Kapodistrias is not a bad man, but honestly speaking he is a complete and thorough fool, a perfect miracle of wrong-headedness...He lives in a world to which our minds are often transported by a bad nightmare. —Metternich on Kapodistrias,

Metternich then tried to undermine Kapodistrias' position in the Russian court because he realised that Kapodistrias' progressive vision was antithetical to his own. Although Metternich was not a decisive factor in Kapodistrias' leaving his post as Russian Foreign Minister, he nevertheless attempted to actively undermine Kapodistrias by rumours and innuendo. According to the French ambassador to Saint Petersburg, Metternich was a master of insinuation and he attempted to neutralise Kapodistrias because he viewed him as the only man capable of counterbalancing Metternich's own influence on the Russian court.

More than anyone else he possesses the art of devaluing opinions that are not his own; the most honourable life, the purest intentions are not sheltered from his insinuations. It is thus with profound ingenuity that he knew how to neutralize the influence of Count Capodistrias, the only one who could counterbalance his own —French ambassador on Metternich,

Metternich, by default, succeeded in the short term since Kapodistrias eventually left the Russian court on his own, but with time Kapodistrias' ideas and policies for a new European order prevailed.

He was always keenly interested in the cause of his native country, and in particular the state of affairs in the Seven Islands, which in a few decades’ time had passed from French revolutionary influence to Russian protection and then British rule. He always tried to attract his Emperor's attention to matters Greek.

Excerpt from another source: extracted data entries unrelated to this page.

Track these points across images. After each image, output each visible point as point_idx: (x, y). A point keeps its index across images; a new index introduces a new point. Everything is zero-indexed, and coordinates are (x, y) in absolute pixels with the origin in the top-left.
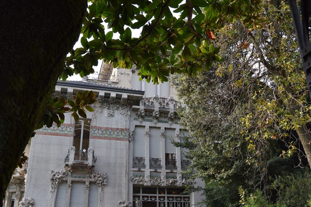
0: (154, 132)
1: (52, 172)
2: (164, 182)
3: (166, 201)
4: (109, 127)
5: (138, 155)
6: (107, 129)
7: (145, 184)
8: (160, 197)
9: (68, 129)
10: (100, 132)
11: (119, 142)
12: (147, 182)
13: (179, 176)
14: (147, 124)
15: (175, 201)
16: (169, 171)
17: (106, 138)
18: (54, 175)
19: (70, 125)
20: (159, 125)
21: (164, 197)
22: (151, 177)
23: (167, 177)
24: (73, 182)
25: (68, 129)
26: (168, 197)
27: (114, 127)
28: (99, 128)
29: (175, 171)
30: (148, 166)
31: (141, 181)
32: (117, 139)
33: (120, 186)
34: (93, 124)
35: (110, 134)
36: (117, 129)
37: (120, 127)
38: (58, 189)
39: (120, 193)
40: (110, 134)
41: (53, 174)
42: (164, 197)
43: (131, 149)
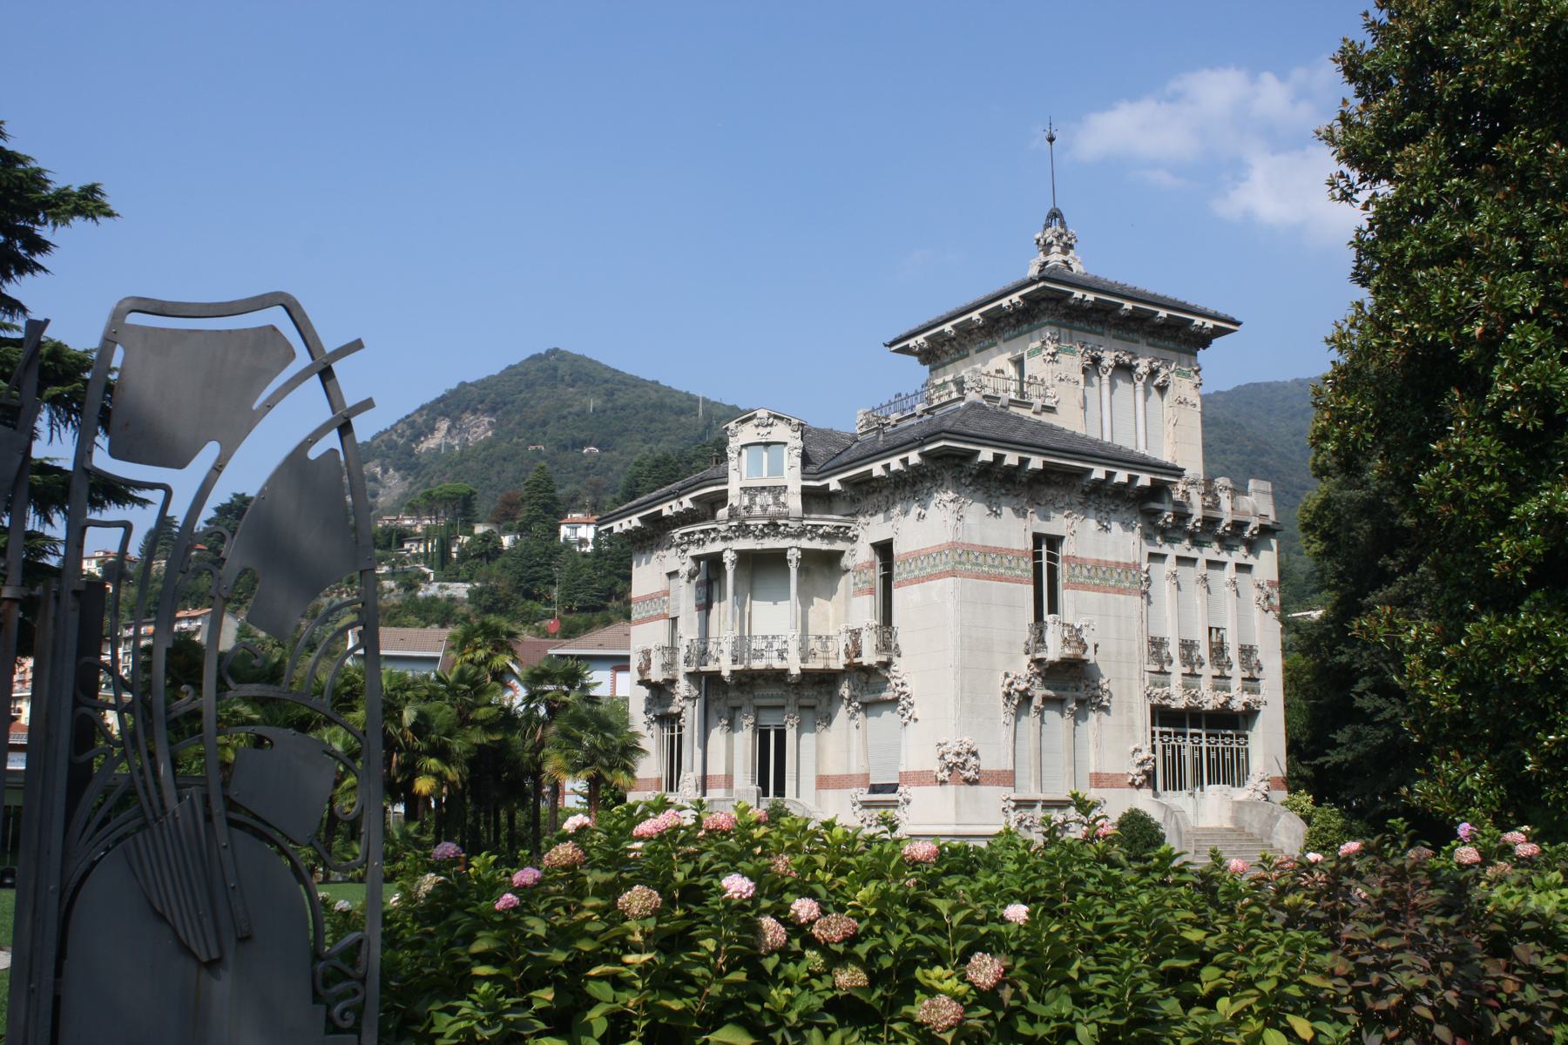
0: (1186, 572)
1: (1007, 675)
2: (1210, 700)
3: (1204, 745)
4: (1102, 558)
5: (1157, 633)
6: (1097, 565)
7: (1174, 705)
8: (1192, 735)
9: (1022, 564)
10: (1085, 572)
11: (1122, 597)
12: (1180, 702)
13: (1236, 684)
14: (1173, 551)
15: (1220, 745)
16: (1217, 673)
17: (1097, 588)
18: (1011, 684)
19: (1024, 553)
20: (1194, 553)
21: (1200, 736)
22: (1186, 686)
23: (1215, 689)
24: (1046, 700)
25: (1022, 564)
26: (1208, 736)
27: (1111, 558)
28: (1082, 563)
29: (1227, 673)
30: (1177, 661)
31: (1168, 697)
32: (1120, 591)
33: (1130, 709)
34: (1065, 550)
35: (1104, 576)
36: (1118, 564)
37: (1122, 560)
38: (1017, 719)
39: (1131, 726)
40: (1104, 576)
41: (1008, 681)
42: (1200, 736)
43: (1145, 619)
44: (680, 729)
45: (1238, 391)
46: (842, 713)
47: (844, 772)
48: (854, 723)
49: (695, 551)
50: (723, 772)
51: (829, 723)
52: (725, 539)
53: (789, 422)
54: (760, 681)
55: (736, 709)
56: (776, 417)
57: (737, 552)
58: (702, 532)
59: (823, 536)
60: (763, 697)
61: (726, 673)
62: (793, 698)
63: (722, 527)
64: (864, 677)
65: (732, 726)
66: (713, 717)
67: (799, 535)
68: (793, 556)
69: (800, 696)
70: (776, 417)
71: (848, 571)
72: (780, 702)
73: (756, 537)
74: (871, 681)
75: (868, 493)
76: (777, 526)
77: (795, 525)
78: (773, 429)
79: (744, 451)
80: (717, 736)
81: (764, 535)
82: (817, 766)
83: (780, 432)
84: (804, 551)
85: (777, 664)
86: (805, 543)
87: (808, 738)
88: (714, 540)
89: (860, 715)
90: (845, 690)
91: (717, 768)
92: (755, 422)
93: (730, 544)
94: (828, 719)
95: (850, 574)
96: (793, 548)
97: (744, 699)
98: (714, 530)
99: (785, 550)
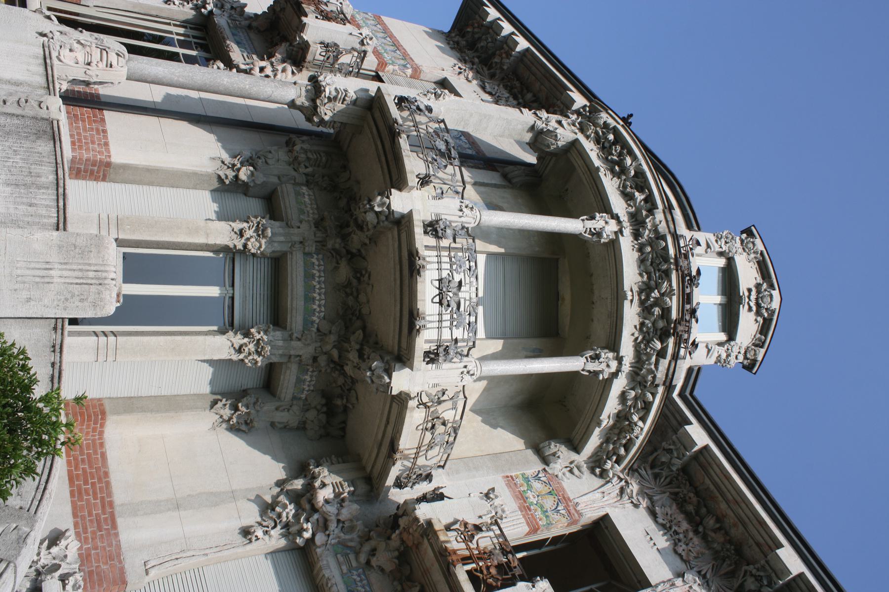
44: (190, 60)
45: (265, 454)
46: (263, 470)
47: (119, 496)
48: (251, 515)
49: (591, 149)
50: (119, 155)
51: (234, 429)
52: (637, 222)
53: (759, 344)
54: (344, 272)
55: (272, 206)
56: (767, 323)
57: (614, 244)
58: (640, 174)
59: (622, 417)
60: (309, 276)
61: (399, 202)
62: (306, 351)
63: (659, 216)
64: (384, 559)
65: (228, 189)
66: (248, 143)
67: (638, 378)
68: (606, 364)
69: (302, 368)
70: (767, 323)
71: (545, 461)
72: (296, 321)
73: (646, 289)
74: (374, 577)
75: (680, 502)
76: (663, 336)
77: (661, 375)
78: (752, 316)
79: (722, 262)
80: (203, 151)
81: (646, 309)
82: (132, 405)
83: (748, 325)
84: (608, 383)
85: (423, 342)
86: (619, 385)
87: (201, 381)
88: (628, 197)
89: (276, 540)
90: (329, 485)
91: (128, 140)
92: (765, 286)
93: (627, 231)
94: (241, 428)
95: (534, 465)
96: (615, 367)
97: (305, 230)
98: (649, 199)
99: (614, 345)
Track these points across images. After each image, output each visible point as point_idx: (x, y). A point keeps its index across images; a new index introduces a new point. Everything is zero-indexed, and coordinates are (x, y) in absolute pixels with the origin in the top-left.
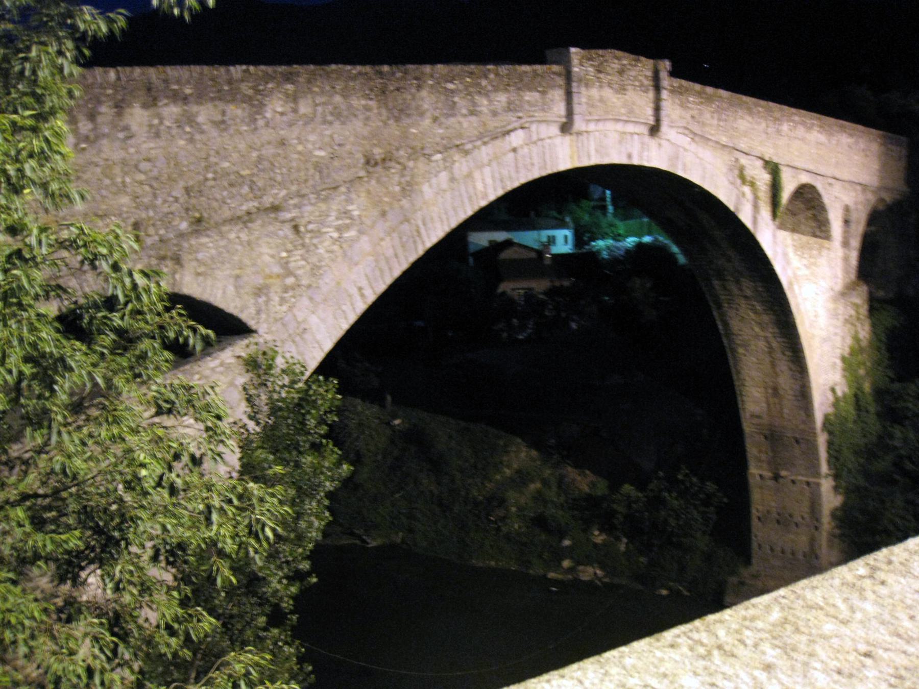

Kapodistrias visited his Ionian homeland, by then under British rule, in 1818, and in 1819 he went to London to discuss the islanders' grievances with the British government, but the British gave him the cold shoulder partly because of the fact that, uncharacteristically, he refused to show them the memorandum he wrote to the czar about the subject. Kapodistrias became increasingly active in support of Greek independence from the Ottoman Empire, but did not succeed in obtaining Alexander's support for the Greek revolution of 1821. This put Kapodistrias in an untenable situation and in 1822 he took an extended leave of absence from his position as Foreign Minister and retired to Geneva where he applied himself to supporting the Greek revolution by organising material and moral support.